- WHAT TO WORK ON -
Could you output, unchanged, the stretch from the start of the records through the line containing "संपर्क करेंगे।"?

- EXTRACTED RECORDS -
+++
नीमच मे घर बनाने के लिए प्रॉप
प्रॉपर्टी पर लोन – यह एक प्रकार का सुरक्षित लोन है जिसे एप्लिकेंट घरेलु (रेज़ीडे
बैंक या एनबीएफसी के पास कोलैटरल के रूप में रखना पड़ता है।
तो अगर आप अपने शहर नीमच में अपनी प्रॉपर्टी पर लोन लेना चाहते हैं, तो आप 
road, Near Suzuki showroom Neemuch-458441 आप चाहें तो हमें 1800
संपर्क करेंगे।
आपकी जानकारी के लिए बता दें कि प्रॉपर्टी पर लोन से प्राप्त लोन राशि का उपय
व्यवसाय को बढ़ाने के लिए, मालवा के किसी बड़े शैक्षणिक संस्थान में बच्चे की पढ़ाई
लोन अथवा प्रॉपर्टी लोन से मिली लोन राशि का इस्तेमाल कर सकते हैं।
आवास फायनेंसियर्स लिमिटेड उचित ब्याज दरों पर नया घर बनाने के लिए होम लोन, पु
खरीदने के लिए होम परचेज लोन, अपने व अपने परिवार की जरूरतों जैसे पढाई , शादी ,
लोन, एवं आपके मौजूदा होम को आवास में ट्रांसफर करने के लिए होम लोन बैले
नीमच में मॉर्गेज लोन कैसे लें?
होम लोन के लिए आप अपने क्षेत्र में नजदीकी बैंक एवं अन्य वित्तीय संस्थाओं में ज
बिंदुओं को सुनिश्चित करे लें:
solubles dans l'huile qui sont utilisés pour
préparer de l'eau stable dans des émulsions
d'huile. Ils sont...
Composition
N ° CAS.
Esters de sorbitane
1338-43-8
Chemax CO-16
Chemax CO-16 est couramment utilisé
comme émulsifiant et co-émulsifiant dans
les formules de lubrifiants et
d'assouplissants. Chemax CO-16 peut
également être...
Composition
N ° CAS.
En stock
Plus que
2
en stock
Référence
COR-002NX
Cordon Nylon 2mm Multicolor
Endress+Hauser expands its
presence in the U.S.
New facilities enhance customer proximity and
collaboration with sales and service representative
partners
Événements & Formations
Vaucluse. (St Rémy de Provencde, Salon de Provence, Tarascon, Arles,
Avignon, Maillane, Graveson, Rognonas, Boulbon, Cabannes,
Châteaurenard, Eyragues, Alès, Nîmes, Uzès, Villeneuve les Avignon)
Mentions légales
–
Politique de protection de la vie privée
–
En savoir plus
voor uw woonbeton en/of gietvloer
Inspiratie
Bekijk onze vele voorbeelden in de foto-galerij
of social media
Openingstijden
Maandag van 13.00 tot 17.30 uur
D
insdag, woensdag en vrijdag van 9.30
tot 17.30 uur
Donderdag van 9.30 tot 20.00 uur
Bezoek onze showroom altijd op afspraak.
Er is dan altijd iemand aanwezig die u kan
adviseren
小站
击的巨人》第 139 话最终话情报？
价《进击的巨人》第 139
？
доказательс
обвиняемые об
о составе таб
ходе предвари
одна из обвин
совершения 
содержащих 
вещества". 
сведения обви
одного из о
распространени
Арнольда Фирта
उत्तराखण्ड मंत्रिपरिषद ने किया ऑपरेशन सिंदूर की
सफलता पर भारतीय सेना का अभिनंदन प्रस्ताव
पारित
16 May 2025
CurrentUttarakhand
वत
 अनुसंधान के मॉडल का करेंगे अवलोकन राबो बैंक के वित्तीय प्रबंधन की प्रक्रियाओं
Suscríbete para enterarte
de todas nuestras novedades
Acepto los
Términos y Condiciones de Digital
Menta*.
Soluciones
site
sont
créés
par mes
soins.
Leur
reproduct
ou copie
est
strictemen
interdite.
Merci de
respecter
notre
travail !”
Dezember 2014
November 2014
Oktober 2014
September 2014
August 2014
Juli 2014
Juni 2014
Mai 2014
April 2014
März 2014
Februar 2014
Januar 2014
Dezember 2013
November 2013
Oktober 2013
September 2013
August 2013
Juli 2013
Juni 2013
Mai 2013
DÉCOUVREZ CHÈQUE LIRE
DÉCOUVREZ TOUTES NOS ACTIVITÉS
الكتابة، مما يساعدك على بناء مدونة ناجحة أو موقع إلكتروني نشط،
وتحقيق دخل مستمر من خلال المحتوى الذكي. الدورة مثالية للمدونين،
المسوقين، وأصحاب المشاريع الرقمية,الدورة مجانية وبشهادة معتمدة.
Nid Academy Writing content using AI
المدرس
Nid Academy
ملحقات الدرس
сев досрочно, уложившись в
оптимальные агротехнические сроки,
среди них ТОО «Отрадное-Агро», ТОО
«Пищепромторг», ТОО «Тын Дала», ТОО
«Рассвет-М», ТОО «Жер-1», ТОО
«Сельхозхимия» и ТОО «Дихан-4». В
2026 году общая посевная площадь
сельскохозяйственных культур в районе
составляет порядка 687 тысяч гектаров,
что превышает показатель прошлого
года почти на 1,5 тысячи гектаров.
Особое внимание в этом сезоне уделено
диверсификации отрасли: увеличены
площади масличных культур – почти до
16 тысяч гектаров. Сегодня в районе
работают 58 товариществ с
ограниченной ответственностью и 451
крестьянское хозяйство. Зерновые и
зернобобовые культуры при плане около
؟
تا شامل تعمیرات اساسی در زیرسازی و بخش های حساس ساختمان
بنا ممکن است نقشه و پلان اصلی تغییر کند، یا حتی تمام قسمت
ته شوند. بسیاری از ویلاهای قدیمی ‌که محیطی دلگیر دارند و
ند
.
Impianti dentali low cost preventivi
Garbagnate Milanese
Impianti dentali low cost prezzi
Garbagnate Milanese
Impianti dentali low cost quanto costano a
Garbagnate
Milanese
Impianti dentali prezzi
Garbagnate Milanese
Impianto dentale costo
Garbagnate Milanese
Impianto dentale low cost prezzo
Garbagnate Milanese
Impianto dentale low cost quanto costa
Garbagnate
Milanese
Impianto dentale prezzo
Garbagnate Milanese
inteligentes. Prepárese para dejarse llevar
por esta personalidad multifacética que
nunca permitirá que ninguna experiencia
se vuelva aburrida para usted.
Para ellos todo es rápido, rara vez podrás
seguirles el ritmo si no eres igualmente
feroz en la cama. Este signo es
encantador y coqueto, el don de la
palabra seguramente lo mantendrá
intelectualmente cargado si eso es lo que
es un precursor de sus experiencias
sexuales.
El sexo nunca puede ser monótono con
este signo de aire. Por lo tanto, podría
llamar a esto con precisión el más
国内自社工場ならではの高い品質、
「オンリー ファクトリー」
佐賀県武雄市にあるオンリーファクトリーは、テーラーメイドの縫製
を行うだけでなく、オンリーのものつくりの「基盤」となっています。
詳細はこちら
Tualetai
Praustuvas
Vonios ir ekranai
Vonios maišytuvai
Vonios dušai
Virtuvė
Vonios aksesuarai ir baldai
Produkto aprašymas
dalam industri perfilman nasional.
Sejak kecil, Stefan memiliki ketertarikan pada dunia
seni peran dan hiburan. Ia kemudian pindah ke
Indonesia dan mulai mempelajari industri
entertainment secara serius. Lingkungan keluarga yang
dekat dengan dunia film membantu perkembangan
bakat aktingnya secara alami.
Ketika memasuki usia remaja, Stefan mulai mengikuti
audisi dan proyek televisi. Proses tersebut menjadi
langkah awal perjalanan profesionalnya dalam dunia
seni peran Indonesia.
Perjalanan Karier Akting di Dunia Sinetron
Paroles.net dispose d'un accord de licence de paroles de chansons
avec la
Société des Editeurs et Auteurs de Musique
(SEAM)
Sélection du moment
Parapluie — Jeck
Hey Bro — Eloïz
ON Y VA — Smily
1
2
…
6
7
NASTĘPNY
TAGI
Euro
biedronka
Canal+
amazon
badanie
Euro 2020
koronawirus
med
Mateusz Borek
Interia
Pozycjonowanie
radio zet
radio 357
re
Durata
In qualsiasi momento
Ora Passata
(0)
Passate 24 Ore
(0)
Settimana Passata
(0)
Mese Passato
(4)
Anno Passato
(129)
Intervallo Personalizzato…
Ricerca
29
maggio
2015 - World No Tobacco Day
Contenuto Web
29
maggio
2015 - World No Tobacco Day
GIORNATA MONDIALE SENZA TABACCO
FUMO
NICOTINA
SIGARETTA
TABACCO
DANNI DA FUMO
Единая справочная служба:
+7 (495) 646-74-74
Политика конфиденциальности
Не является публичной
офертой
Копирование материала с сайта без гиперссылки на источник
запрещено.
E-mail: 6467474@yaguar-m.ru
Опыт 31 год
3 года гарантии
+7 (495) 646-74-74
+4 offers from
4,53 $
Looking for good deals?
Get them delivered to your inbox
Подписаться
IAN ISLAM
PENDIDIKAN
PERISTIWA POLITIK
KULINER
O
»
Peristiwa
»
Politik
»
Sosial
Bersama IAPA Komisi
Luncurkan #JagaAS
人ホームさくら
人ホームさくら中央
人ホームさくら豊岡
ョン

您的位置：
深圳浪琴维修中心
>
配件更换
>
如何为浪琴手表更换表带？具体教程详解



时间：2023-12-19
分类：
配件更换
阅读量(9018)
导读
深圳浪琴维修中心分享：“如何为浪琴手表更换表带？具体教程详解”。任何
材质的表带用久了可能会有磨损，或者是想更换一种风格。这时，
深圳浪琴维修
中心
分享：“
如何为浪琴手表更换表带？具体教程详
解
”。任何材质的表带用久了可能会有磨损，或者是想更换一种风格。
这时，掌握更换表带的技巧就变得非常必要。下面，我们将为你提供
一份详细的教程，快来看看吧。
+++
- SOLUTION -
नीमच मे घर बनाने के लिए प्रॉप
प्रॉपर्टी पर लोन – यह एक प्रकार का सुरक्षित लोन है जिसे एप्लिकेंट घरेलु (रेज़ीडे
बैंक या एनबीएफसी के पास कोलैटरल के रूप में रखना पड़ता है।
तो अगर आप अपने शहर नीमच में अपनी प्रॉपर्टी पर लोन लेना चाहते हैं, तो आप 
road, Near Suzuki showroom Neemuch-458441 आप चाहें तो हमें 1800
संपर्क करेंगे।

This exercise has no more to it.